Sunday, August 12, 2012

What I Learned From Watching "Dark Knight Rises."

I finally saw Dark Knight Rises last (k)night, which was much better than I was expecting; it is, along with The Avengers, not only one of the best movies so far this year, but probably the best superhero movie I've ever seen, period.  Time will tell whether I ultimately decide if The Avengers was better than it, but in the meantime, I can definitely say that Dark Knight got me thinking a lot more about a lot more.  What follows are my Dark Knight Rises lessons learned.

1.  Corporations ARE People.

Being an anti-Scalia, Stevens-loving lefty, I was always disturbed by the whole "Corporations are people" thing, & resisted it like Scalia resists making a logical sentence that includes the words "healthcare" & "broccoli."  But Dark Knight Rises has shown me the error of my ways.  One of the lead characters is a greedy, manipulative, power-hungry tyrant named Bane, who is clearly the personification of Mitt Romney's old business enterprise.  I think it's great that Romney was so cool about letting them use Bane for the film, & hope that other corporations will follow his lead.  Is it too late too see if the Man of Steel can take on "Wall-Mart" in the new Superman reboot?

2.  Christian Bale & Tom Hardy Are the Two Greatest Actors of Their Generation.

As I've previously written, Christian Bale is amazing if only for the way he can magically turn into Clint Eastwood every time he puts on the Batsuit (All together now: "Get your hands off my Gran Torino, Commissioner Gordon!").  But in Dark Knight Rises, Bale meets his match in Tom Hardy, who magically turns into Sean Connery every time he says something as arch-rival Bane: "Catwoman talksh in her shleep."  This is truly transformative acting at its finest.  Although both are still outdone by the greatest actress of their generation — Katie Holmes — whose development from the first to second Batman film felt so complete, it was like watching an entirely different actress.

3.  It Turns Out That Overall, the Oscars Do Get It Right.

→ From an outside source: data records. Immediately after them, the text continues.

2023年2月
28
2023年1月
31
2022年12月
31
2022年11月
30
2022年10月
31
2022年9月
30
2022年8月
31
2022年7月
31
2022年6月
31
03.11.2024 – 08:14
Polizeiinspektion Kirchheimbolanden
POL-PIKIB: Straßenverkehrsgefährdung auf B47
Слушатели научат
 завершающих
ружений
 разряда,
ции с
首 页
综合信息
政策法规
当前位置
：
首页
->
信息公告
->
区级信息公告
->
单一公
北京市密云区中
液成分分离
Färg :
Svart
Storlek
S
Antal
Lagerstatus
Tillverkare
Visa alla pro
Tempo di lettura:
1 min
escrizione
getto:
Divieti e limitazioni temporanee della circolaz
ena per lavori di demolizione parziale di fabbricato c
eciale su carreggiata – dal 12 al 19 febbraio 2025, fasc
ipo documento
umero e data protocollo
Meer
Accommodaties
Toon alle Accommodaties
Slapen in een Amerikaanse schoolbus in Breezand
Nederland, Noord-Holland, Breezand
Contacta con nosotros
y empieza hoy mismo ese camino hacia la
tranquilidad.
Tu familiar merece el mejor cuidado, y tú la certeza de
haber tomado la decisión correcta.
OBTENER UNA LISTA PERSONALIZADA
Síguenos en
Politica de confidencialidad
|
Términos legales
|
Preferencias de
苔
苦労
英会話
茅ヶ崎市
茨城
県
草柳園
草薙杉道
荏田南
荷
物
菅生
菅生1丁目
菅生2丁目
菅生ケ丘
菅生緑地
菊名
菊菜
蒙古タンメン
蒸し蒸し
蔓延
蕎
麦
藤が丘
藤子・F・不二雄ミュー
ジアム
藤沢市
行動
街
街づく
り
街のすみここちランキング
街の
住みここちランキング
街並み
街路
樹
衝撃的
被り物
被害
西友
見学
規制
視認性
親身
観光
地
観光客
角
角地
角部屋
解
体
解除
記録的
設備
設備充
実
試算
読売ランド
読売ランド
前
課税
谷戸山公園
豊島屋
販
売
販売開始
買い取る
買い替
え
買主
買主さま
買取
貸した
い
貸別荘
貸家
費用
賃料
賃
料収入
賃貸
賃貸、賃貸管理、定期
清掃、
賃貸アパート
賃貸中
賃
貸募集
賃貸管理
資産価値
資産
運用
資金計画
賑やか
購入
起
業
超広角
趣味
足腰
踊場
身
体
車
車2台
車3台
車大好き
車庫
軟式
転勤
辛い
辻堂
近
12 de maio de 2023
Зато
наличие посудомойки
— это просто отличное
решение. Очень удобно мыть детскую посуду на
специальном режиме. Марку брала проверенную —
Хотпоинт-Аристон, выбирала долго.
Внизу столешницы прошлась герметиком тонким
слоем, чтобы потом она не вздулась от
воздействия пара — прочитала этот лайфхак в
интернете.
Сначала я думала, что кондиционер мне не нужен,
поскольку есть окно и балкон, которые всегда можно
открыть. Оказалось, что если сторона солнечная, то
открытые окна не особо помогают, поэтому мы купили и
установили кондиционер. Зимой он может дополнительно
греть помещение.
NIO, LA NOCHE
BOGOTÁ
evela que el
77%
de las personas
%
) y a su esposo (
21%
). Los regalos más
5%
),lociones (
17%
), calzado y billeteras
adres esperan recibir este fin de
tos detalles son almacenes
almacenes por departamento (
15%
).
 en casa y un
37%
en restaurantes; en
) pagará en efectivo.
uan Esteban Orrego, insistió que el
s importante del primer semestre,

I have never been so aware of so many Oscar-winners & nominees in a single movie, all kicking ass.  Oscar-winners Christian Bale, Michael Caine, Morgan Freeman, & Marion Cotillard were each great in their roles, with Oscar-nominees Anne Hathaway & Gary Oldman proving it's just a matter of time.  Only Tom Hardy & Joseph Gordon-Levitt are completely left out of the BYOO parties, but it wouldn't surprise me if either of them didn't end up getting something in the long run.  & in the meantime...

4.  Joseph Gordon-Levitt May Be on Track of Having the Coolest Acting Resume EVER.

Well, at least of a modern actor.  Who isn't Paul Rudd.  But with 500 Days of Summer, Inception, the under-rated 50-50, Dark Knight Rises, & now the Spielberg-Daniel Day-Lewis Lincoln biopic on deck, Paul Rudd better watch his back.  Plus, Gordon-Levitt gets bonus points for appearing in two episodes of Family Ties as Andrew's young classmate.  That more than makes up for his role in Angels in the Outfield in my book.

5.  21st Century America Is a Big, Fat, Messy Place.

It is impossible to watch Dark Knight Rises without thinking about America over the past dozen years.  The film plays like a dream that lingers on a nightmare culled from our collective unconscious, working through the latent fears of the 21st Century.  Can one watch all those NYC buildings explode & fall & not think of 9/11?  Can one look at Bane's wealth-punishing revolution that begins on Wall Street & not think of the Occupy Wall Street movement?  Can one hear the "terror" & "evil"-filled terminology used against Bane & not think of the War on Terror?  & of course, with all of the violence — sudden, random, & often inflicted upon people who are not expecting it — how can one not think of the Colorado shooting at the Dark Knight Rises midnight premiere?  With the latter event, the Dark Knight Rises makes its most powerful American statement, stepping outside of the film itself to unknowingly help create something very real & very evil, directly inflicted on the real America, our America.